Rassistische Klischees bedient
Es war die zentrale Rechtfertigung des Kolonialismus: Die weißen Europäer sahen sich als anderen Kulturen zivilisatorisch überlegen an, die als wild, primitiv, naturnah und damit unterlegen betrachtet wurden. Daraus leitete man das Recht ab, andere Menschen zu unterdrücken, über sie zu herrschen und sie auszubeuten.

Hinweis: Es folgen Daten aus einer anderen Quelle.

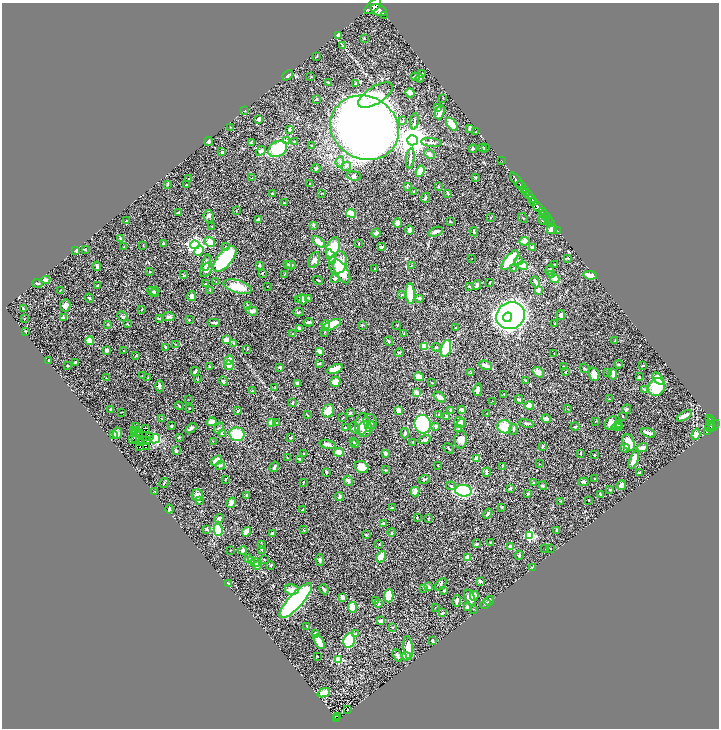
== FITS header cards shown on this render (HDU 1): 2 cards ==
NAXIS1  =                 1433
NAXIS2  =                 1452

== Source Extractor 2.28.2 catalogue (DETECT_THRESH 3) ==
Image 1433 x 1452 px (HDU 1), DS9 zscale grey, zoomed out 1/2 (1 PNG px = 2 x 2 image px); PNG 721 x 730 px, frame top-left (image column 1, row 1451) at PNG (2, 3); each listed source drawn as its Kron ellipse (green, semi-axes under 4 px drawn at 4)
Background 0.543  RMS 0.021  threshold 0.0639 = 3 sigma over >= 5 px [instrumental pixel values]
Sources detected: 507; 29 cannot appear on this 1/2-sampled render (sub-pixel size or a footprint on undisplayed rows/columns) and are neither listed nor drawn; the other 478 listed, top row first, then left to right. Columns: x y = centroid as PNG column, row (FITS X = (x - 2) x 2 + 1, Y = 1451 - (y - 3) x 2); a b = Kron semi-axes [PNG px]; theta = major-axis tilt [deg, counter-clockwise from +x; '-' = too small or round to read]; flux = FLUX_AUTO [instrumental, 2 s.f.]
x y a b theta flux
373 6 10 5 44 2400
379 10 8 5 -26 2600
385 15 2 1 - 56
338 35 3 3 - 14
364 38 3 2 - 2.9
343 46 4 3 - 3.5
317 56 3 2 - 1.8
421 74 3 2 - 3.2
288 75 6 2 47 4.1
311 77 3 2 - 1.7
415 77 4 3 - 4.3
420 78 4 3 - 4.5
328 82 4 2 - 3.2
356 83 4 2 - 4
410 93 5 3 - 58
376 95 19 8 32 56
443 98 2 2 - 1.3
316 99 3 2 - 3.9
438 107 3 2 - 2.7
245 111 2 1 - 1.8
440 112 7 4 71 20
259 119 4 2 - 9.7
403 121 3 3 - 3.2
414 121 8 3 83 8.9
452 124 8 4 -53 76
230 127 2 1 - 1.7
365 128 35 31 -29 5200
470 128 4 2 - 5.8
290 129 4 3 - 6.9
476 132 2 1 - 1.3
286 140 3 3 - 3.5
412 140 5 5 - 7200
294 141 2 2 - 1.8
209 142 4 3 - 9.2
431 142 10 3 -6 9.9
251 143 4 3 - 6.4
311 146 3 2 - 2.2
483 148 4 2 - 9.2
485 148 3 2 - 3.1
278 149 10 7 31 170
473 149 4 3 - 4.7
261 151 5 4 - 15
222 152 3 3 - 7.7
429 154 5 3 - 16
410 158 10 3 83 10
502 161 2 1 - 18
340 162 6 3 84 7.2
346 166 5 3 - 6.8
316 168 4 4 - 5
420 171 6 3 68 53
354 176 7 4 -7 8.8
251 178 3 2 - 1.6
476 178 3 3 - 3.8
188 179 2 1 - 1.3
516 180 9 2 -53 860
168 184 3 2 - 1.7
310 184 2 2 - 1.7
187 185 2 2 - 2.3
521 185 5 2 - 660
407 186 4 3 - 2.9
438 186 3 3 - 2.5
525 190 3 2 - 71
414 192 3 2 - 3.3
526 192 2 1 - 78
448 193 4 2 - 4.1
273 194 3 2 - 2.4
321 194 2 2 - 1.4
528 195 3 2 - 320
425 198 5 3 - 5.8
532 198 4 1 - 230
534 202 4 3 - 420
284 203 3 2 - 2.4
538 207 6 2 -51 1200
236 211 3 2 - 1.9
179 212 2 2 - 4.2
542 212 2 2 - 190
351 213 5 4 - 110
544 215 3 2 - 370
209 216 6 5 - 9.9
546 216 2 1 - 150
490 217 2 2 - 1.6
523 218 5 2 - 2.1
258 219 4 3 - 6.8
548 219 3 2 - 120
126 221 3 2 - 1.9
544 221 5 3 - 7.1
450 222 3 3 - 2.8
398 223 5 4 - 26
551 223 2 2 - 90
313 225 3 3 - 6.6
211 226 2 2 - 1.1
552 229 5 4 - 39
410 230 5 3 - 13
557 230 2 1 - 15
436 232 8 3 22 18
474 232 5 3 - 4
376 233 4 3 - 14
120 238 3 2 - 2.6
524 241 5 3 - 35
210 242 5 4 - 43
319 242 7 4 -37 35
163 243 3 3 - 3.7
359 244 3 2 - 2.1
143 245 3 2 - 1.7
195 245 5 4 - 1200
124 247 2 2 - 1.5
225 247 3 3 - 3.9
381 247 3 2 - 7
532 247 4 3 - 12
333 248 10 6 68 150
76 250 3 3 - 9.1
85 250 3 2 - 2.1
199 251 5 3 - 35
331 257 8 4 -64 22
472 258 2 1 - 1.1
568 258 3 2 - 2.7
225 259 16 7 49 250
314 260 8 5 65 14
510 260 12 5 51 110
519 261 4 4 - 8.3
206 263 8 4 77 17
338 263 11 8 71 64
288 264 3 3 - 4.3
259 265 2 2 - 7.6
291 265 4 3 - 9.9
411 265 3 2 - 1.2
554 265 2 2 - 7.1
97 266 4 2 - 13
523 266 5 3 - 85
375 269 3 2 - 2.5
513 269 3 3 - 2.7
206 270 8 5 56 32
550 270 5 4 - 9.8
149 271 3 2 - 1.6
341 271 13 6 -59 120
262 273 3 2 - 2.8
284 274 2 2 - 1.8
183 275 4 3 - 2.9
552 275 3 2 - 2.4
590 275 7 3 -6 22
335 278 4 3 - 6.2
555 279 4 4 - 34
46 280 4 3 - 20
318 280 5 2 - 2.5
216 282 2 1 - 1.6
490 282 2 1 - 2.2
535 282 5 3 - 7
37 283 5 2 - 5.1
205 283 2 2 - 2.9
477 285 5 3 - 12
98 286 3 2 - 7.3
268 286 2 2 - 1.6
470 286 3 3 - 4.6
237 287 14 6 -18 78
60 290 3 2 - 2.4
210 290 3 2 - 2.3
538 290 3 2 - 17
155 291 4 3 - 4.7
153 292 6 3 -34 5
410 293 10 4 -87 180
402 295 4 3 - 3.1
192 296 5 4 - 21
89 298 4 3 - 4.8
308 298 3 3 - 3.5
419 298 4 3 - 5.8
299 299 2 2 - 1.8
302 299 5 4 - 9.4
65 305 6 5 - 18
247 305 2 2 - 3.4
23 309 4 2 - 6
142 310 3 2 - 1.6
252 311 6 4 -19 10
298 312 5 3 - 4
561 315 5 3 - 10
122 316 5 4 - 7.1
510 316 14 13 - 2900
168 317 6 3 3 6.6
507 317 5 3 - 450
25 318 3 2 - 1.7
63 318 4 3 - 11
159 319 4 3 - 2.8
189 320 2 2 - 1.7
309 322 5 2 - 7.7
214 323 6 2 0 6.8
108 324 3 3 - 2.6
127 324 3 2 - 2.7
555 324 3 2 - 3.3
326 325 4 3 - 35
332 325 10 4 27 60
362 325 4 2 - 4.8
397 325 3 2 - 1.5
299 328 4 3 - 8.3
455 328 2 2 - 1.9
26 331 3 2 - 1.5
324 332 3 2 - 2.3
404 333 3 2 - 2.7
293 334 3 2 - 2.7
226 340 3 3 - 43
90 341 4 3 - 76
389 341 5 3 - 4.4
615 341 2 2 - 3.8
234 343 3 2 - 2.6
175 344 2 1 - 1.2
425 346 4 3 - 48
165 347 3 3 - 4.6
436 347 4 3 - 4.5
446 348 9 4 74 120
247 349 3 2 - 2.2
106 350 3 3 - 12
123 351 3 2 - 2
319 351 3 2 - 14
399 353 5 3 - 4
554 354 3 1 - 1.4
136 356 3 2 - 2.7
49 360 2 2 - 4.6
229 360 5 4 - 21
75 362 2 2 - 6.4
319 363 2 2 - 5.5
618 364 4 3 - 3.6
229 365 5 4 - 34
486 365 7 3 -23 22
68 366 2 2 - 5.9
209 366 3 2 - 2.7
563 366 2 2 - 1.7
642 366 3 2 - 5.5
280 367 3 2 - 5.5
584 368 5 3 - 5.4
335 369 8 4 22 55
195 371 4 2 - 6.6
538 372 6 4 -40 20
565 372 3 2 - 2.1
471 373 4 3 - 3.6
607 373 2 1 - 1.3
594 374 7 5 -73 24
613 374 5 2 - 18
142 375 3 1 - 2.2
419 377 5 4 - 31
639 377 2 2 - 2.9
106 378 2 1 - 1.5
148 378 2 2 - 1.5
197 379 3 2 - 1.8
658 379 7 4 -50 43
525 380 3 2 - 3.3
223 381 5 3 - 5.2
335 382 5 5 - 29
297 383 3 2 - 12
432 383 2 2 - 1.5
159 386 6 3 -90 10
657 387 9 8 - 140
275 388 2 2 - 2.2
645 389 3 3 - 4
478 390 6 3 78 21
252 391 3 2 - 3.1
417 393 4 3 - 22
504 395 3 2 - 1.8
439 397 7 3 -40 25
188 399 2 1 - 1.1
519 399 4 3 - 3.4
609 399 3 2 - 2.5
493 401 2 2 - 1.3
293 403 3 2 - 4.9
529 405 4 3 - 38
179 406 4 2 - 3.7
111 409 3 2 - 2.3
190 409 2 2 - 2.2
461 409 4 3 - 12
568 409 3 2 - 1.9
626 409 4 3 - 6.5
398 410 3 3 - 28
451 410 3 2 - 12
238 411 3 2 - 3.9
328 411 7 5 60 36
121 412 3 2 - 1.4
350 413 3 2 - 3.6
487 413 3 2 - 1.3
439 414 3 1 - 1.5
307 415 3 1 - 2.8
622 416 2 2 - 2.5
684 416 8 3 30 27
446 417 4 3 - 11
343 418 4 3 - 2.8
162 419 3 2 - 1.9
546 419 5 3 - 16
710 419 3 2 - 160
370 421 7 6 - 12
596 421 2 2 - 1.3
711 421 3 2 - 110
212 422 5 4 - 30
272 422 3 3 - 38
459 422 5 5 - 14
276 423 4 3 - 5.5
462 423 5 4 - 9.2
526 423 7 3 -10 9.8
611 423 7 5 51 33
362 424 11 6 78 64
423 424 9 8 - 420
618 424 3 3 - 3.8
712 425 3 2 - 100
171 426 2 2 - 5.1
370 426 6 3 57 7.6
436 426 4 3 - 11
575 426 4 2 - 4.2
714 426 6 2 48 330
136 427 2 1 - 0.84
505 427 7 6 - 73
617 427 5 3 - 4.7
619 427 4 4 - 5.6
710 427 5 2 - 100
191 428 6 3 38 11
219 428 6 3 53 6.2
345 428 4 2 - 3.8
355 428 6 4 -61 11
459 428 3 3 - 12
146 429 2 1 - 1.3
365 429 8 7 - 25
513 429 5 3 - 5.4
133 431 2 1 - 0.51
135 431 3 1 - 1
137 432 3 1 - 5.3
708 432 3 2 - 31
117 433 5 3 - 28
138 433 2 1 - 0.67
405 433 5 3 - 6.8
648 433 7 2 -20 24
135 434 2 1 - 1.7
222 434 4 3 - 4
237 434 7 6 - 130
696 434 6 4 72 34
114 435 3 3 - 9.1
139 435 2 1 - 2.4
149 436 3 2 - 3.9
179 437 3 2 - 3.1
290 438 3 2 - 4.1
132 439 2 1 - 2.2
136 439 2 1 - 0.54
155 439 5 4 - 120
147 440 3 1 - 1.4
424 440 6 3 18 13
461 440 9 6 86 25
140 441 2 1 - 1.2
213 441 2 2 - 1.1
353 441 3 2 - 3.9
413 442 2 2 - 3.8
628 442 9 6 -68 62
141 443 2 1 - 1.7
328 444 8 3 -12 13
355 444 4 3 - 6.8
543 446 4 3 - 4.5
139 447 2 1 - 1.1
146 447 3 1 - 1.1
449 448 6 2 -45 2.9
625 448 5 3 - 4.8
643 448 5 3 - 15
176 451 2 2 - 16
339 452 5 3 - 42
386 453 4 3 - 11
581 453 4 3 - 3
303 454 2 1 - 1.4
594 455 2 2 - 3
287 458 3 2 - 2.3
477 458 3 3 - 64
300 459 4 2 - 4.3
634 460 9 3 69 38
216 461 6 4 35 38
539 464 2 1 - 1.1
220 465 5 3 - 8.5
437 465 2 2 - 1.7
502 466 2 2 - 1.8
274 467 5 3 - 7.5
361 467 7 5 -30 37
385 470 4 3 - 4.7
326 472 3 2 - 3.1
486 472 4 2 - 6.7
639 473 3 2 - 7.8
225 479 2 1 - 1.9
424 479 5 2 - 5.2
595 479 3 2 - 1.4
348 481 5 4 - 9
304 482 2 2 - 1.6
584 482 5 4 - 7.5
164 483 5 2 - 3.2
533 483 3 2 - 4.1
621 485 5 4 - 19
451 486 5 3 - 4.2
543 486 4 3 - 4.6
510 488 3 2 - 4.1
610 490 3 2 - 4
463 491 8 5 -6 310
155 492 2 1 - 1.1
415 492 5 4 - 21
528 494 4 4 - 4.2
600 494 3 3 - 2.5
197 495 6 5 - 19
246 495 3 2 - 4.5
339 497 4 3 - 9.7
589 500 2 2 - 1.7
199 501 4 3 - 5.2
561 501 3 2 - 2.4
231 503 6 4 58 21
502 507 3 2 - 3.1
392 508 4 3 - 3.9
169 509 4 3 - 5.5
302 510 3 3 - 2.9
488 514 5 3 - 8.1
417 517 3 2 - 2.4
219 518 5 3 - 8.6
428 519 4 2 - 3.2
383 523 3 3 - 5.4
207 529 3 2 - 5.8
218 530 6 4 -82 110
303 530 3 2 - 3.2
557 531 4 3 - 4.2
247 532 5 4 - 36
391 532 4 3 - 4.1
272 533 3 2 - 7.8
366 535 3 2 - 3.7
530 536 3 3 - 330
490 542 2 1 - 2.2
261 544 3 2 - 2.5
379 544 2 1 - 1.2
476 544 3 2 - 4.2
511 546 3 3 - 21
545 548 2 1 - 0.9
550 548 2 1 - 1.2
243 550 4 3 - 8.8
261 550 4 3 - 3.7
230 551 3 2 - 2.1
519 555 5 3 - 6.6
381 557 6 4 56 51
248 558 2 2 - 35
468 558 3 3 - 61
264 559 3 2 - 1.9
252 560 3 3 - 6.5
320 560 6 3 -88 11
255 562 5 4 - 9
257 565 4 3 - 16
271 565 3 2 - 2.4
532 568 2 2 - 2.3
480 581 3 2 - 12
229 583 2 2 - 2.4
441 584 7 3 51 6
428 587 4 3 - 15
424 588 3 3 - 2.3
324 589 5 3 - 4.7
292 590 7 5 -10 21
444 591 4 2 - 3.3
389 596 6 4 88 94
474 596 5 4 - 27
342 597 3 3 - 11
470 598 8 4 -64 30
376 600 2 2 - 2.1
296 601 23 7 48 970
457 601 6 2 80 15
489 601 5 3 - 6.4
379 603 3 2 - 4.7
486 604 5 2 - 2.7
352 607 5 4 - 73
467 607 3 2 - 14
435 608 3 2 - 1.9
474 609 3 2 - 2.1
442 613 4 3 - 5.5
381 621 3 3 - 15
307 626 3 3 - 2.9
393 627 2 2 - 2.9
315 634 3 3 - 12
355 634 4 2 - 2.9
349 641 7 5 77 190
433 641 4 3 - 5
319 642 7 4 -60 45
408 648 12 4 -83 92
397 655 6 3 -58 7.2
317 656 2 2 - 3.2
406 656 5 4 - 15
339 659 3 3 - 250
324 693 6 4 22 57
347 709 3 2 - 4.4
337 716 2 2 - 12
337 719 4 2 - 110
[29 sub-pixel or undisplayed-footprint detections neither listed nor drawn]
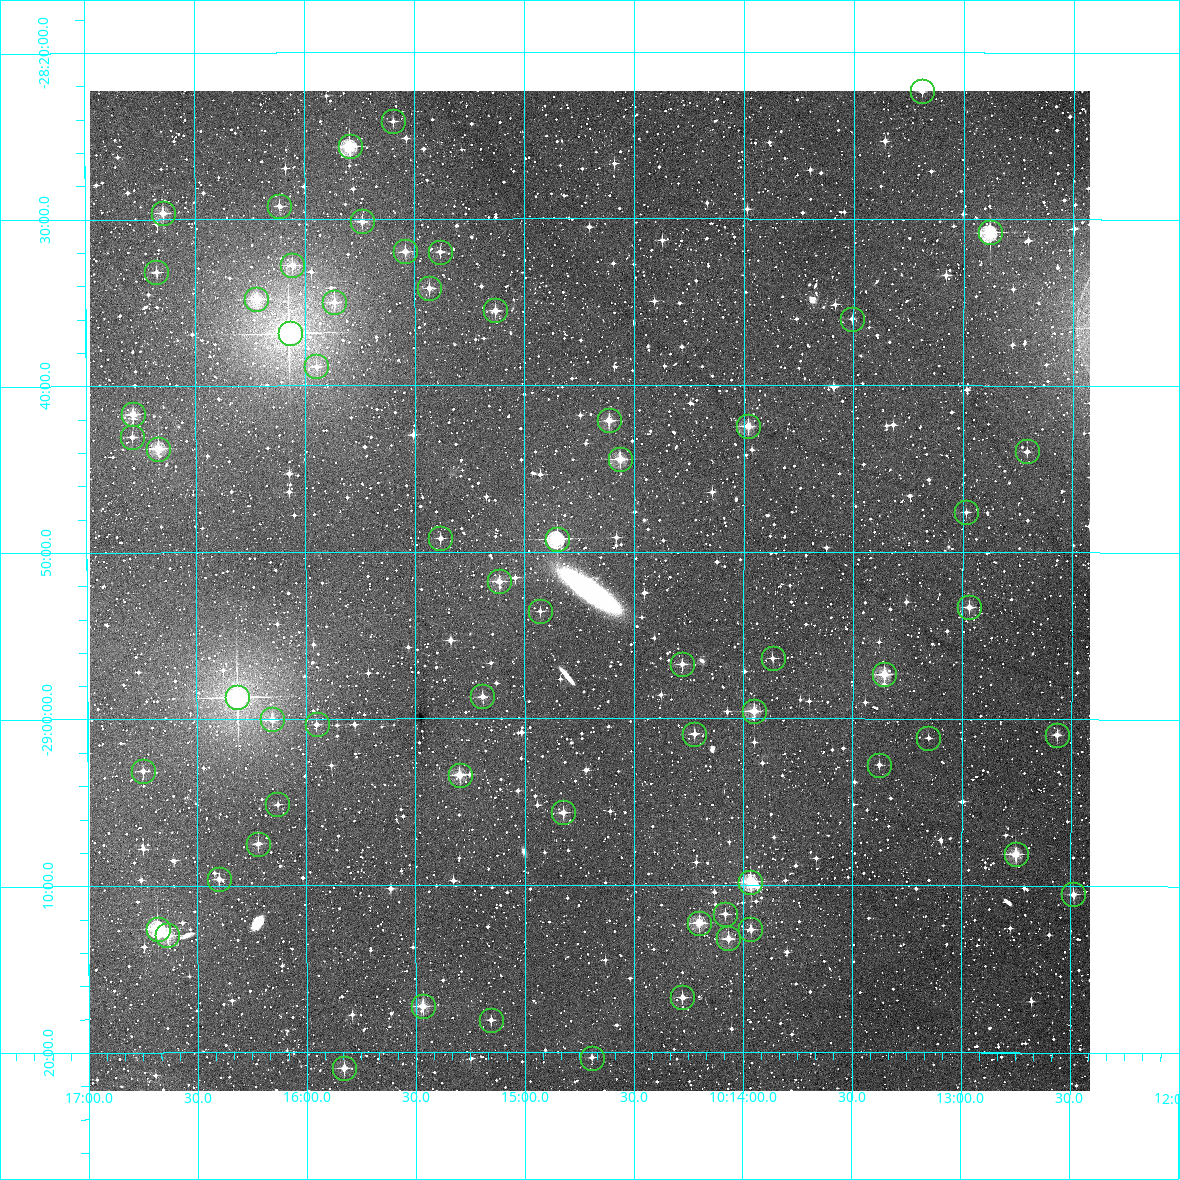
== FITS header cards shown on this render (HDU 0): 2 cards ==
NAXIS1  =                 1000 / Width of image
NAXIS2  =                 1000 / Height of image

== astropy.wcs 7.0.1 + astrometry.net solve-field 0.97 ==
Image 1000 x 1000 px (HDU 0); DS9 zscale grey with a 90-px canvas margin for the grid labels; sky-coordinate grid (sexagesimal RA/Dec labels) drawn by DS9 from the SOLVED WCS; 63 Tycho-2 reference stars matched to detected sources circled (green)
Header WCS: RA---TAN/DEC--TAN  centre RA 10:14:42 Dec -28:52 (153.68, -28.87 deg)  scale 3.6 arcsec/px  FOV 60.0' x 60.0'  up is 0 deg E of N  parity normal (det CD < 0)
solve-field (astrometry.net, Tycho-2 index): VERIFIED the header's WCS against the Tycho-2 star catalogue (verified at 3 index scales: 21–63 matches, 0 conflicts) and refined it, rather than solving blind
Solved WCS: RA---TAN-SIP/DEC--TAN-SIP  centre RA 10:14:42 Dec -28:52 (153.68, -28.87 deg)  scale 3.6 arcsec/px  FOV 60.0' x 60.0'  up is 0 deg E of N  parity normal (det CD < 0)
The solver's refit moves the header's centre by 0.91 arcsec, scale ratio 1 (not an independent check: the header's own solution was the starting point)
Tycho-2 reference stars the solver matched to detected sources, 63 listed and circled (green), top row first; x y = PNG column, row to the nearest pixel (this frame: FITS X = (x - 90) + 1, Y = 1000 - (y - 91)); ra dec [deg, ICRS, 3 dp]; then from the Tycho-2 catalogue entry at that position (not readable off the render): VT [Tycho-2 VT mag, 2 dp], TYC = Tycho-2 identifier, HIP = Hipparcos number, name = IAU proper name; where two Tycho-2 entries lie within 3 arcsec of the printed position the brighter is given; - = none
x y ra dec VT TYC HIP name
922 91 153.298 -28.373 11.87 6630-321-1 - -
393 121 153.899 -28.402 12.53 6630-838-1 - -
350 146 153.948 -28.428 9.49 6630-849-1 - -
279 206 154.029 -28.487 11.67 6630-1326-1 - -
163 213 154.161 -28.494 10.26 6630-1018-1 - -
362 221 153.935 -28.503 11.44 6630-1432-1 - -
990 232 153.220 -28.513 9.19 6630-395-1 50032 -
405 251 153.885 -28.533 11.07 6630-996-1 - -
440 252 153.846 -28.533 11.56 6630-1134-1 - -
292 265 154.014 -28.546 10.64 6630-1218-1 - -
156 272 154.169 -28.553 11.63 6630-1020-1 - -
429 288 153.858 -28.569 11.15 6630-960-1 - -
256 299 154.055 -28.580 10.14 6630-1050-1 - -
334 302 153.966 -28.583 10.87 6630-1046-1 - -
495 310 153.783 -28.592 10.82 6630-1124-1 - -
852 319 153.377 -28.600 12.24 6630-296-1 - -
290 333 154.017 -28.614 7.30 6630-988-1 50288 -
316 366 153.987 -28.648 11.96 6630-1238-1 - -
133 414 154.196 -28.695 10.64 6630-1014-1 - -
609 420 153.654 -28.702 10.43 6630-544-1 - -
748 426 153.495 -28.707 10.56 6630-548-1 - -
132 437 154.197 -28.718 12.42 6630-1008-1 - -
158 449 154.168 -28.729 10.46 6630-1386-1 - -
1027 451 153.177 -28.732 12.06 6630-575-1 - -
620 459 153.641 -28.741 10.54 6630-602-1 - -
966 512 153.246 -28.793 11.78 6630-659-1 - -
440 538 153.846 -28.820 11.48 6630-1082-1 - -
557 539 153.713 -28.820 9.42 6630-1212-1 50198 -
499 581 153.779 -28.863 11.36 6630-1224-1 - -
969 607 153.242 -28.888 10.88 6630-692-1 - -
540 611 153.732 -28.893 12.06 6630-1388-1 - -
773 658 153.467 -28.939 12.42 6630-619-1 - -
682 664 153.570 -28.946 11.49 6630-609-1 - -
884 674 153.339 -28.956 10.09 6630-607-1 - -
482 696 153.798 -28.978 11.80 6630-1363-1 - -
237 697 154.079 -28.979 7.79 6630-1496-1 50309 -
754 711 153.488 -28.992 9.81 6630-547-1 - -
272 719 154.039 -29.001 11.47 6630-1215-1 - -
317 724 153.988 -29.005 11.73 6630-1071-1 - -
694 734 153.556 -29.015 11.69 6630-509-1 - -
1057 735 153.141 -29.015 11.29 6630-529-1 - -
928 738 153.288 -29.019 12.73 6630-514-1 - -
879 765 153.345 -29.046 11.64 6630-541-1 - -
143 771 154.187 -29.052 11.35 6630-1475-1 - -
460 775 153.824 -29.056 10.47 6630-1581-1 - -
277 804 154.033 -29.086 12.04 6630-1466-1 - -
563 812 153.706 -29.094 11.55 6630-1696-1 - -
258 844 154.055 -29.125 11.46 6630-1187-1 - -
1016 854 153.188 -29.135 10.06 6630-684-1 - -
219 879 154.100 -29.160 11.55 6630-1241-1 - -
750 882 153.492 -29.163 9.43 6630-635-1 - -
1073 894 153.122 -29.175 11.15 6630-578-1 - -
725 914 153.520 -29.195 11.70 6630-720-1 - -
699 923 153.550 -29.204 10.22 6630-604-1 - -
158 929 154.171 -29.209 9.59 6630-1476-1 - -
750 929 153.491 -29.211 11.34 6630-543-1 - -
167 935 154.160 -29.216 9.65 6630-1526-1 - -
728 938 153.517 -29.220 11.10 6630-523-1 - -
682 997 153.569 -29.279 11.54 6630-657-1 - -
423 1006 153.867 -29.287 10.63 6630-1709-1 - -
491 1020 153.789 -29.301 11.72 6630-1149-1 - -
592 1058 153.673 -29.339 11.88 6630-79-1 - -
344 1068 153.957 -29.349 11.20 6630-1558-1 - -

Die Menschenzoos haben beim Publikum damals genau dieses Selbstbild der eigenen Überlegenheit bestätigt und weiter verbreitet, sagt der Historiker Professor Jürgen Zimmerer, der an der Universität Hamburg die Forschungsstelle (post-)koloniales Erbe leitet. "Man stellt Menschen in einer bewusst primitiv inszenierten Umgebung und Pose aus", sagt Zimmerer. "Und dadurch wird ein Menschenbild des Afrikaners, der Afrikanerin oder aus der Südsee als völlig anders und als zurückgeblieben und primitiv transportiert."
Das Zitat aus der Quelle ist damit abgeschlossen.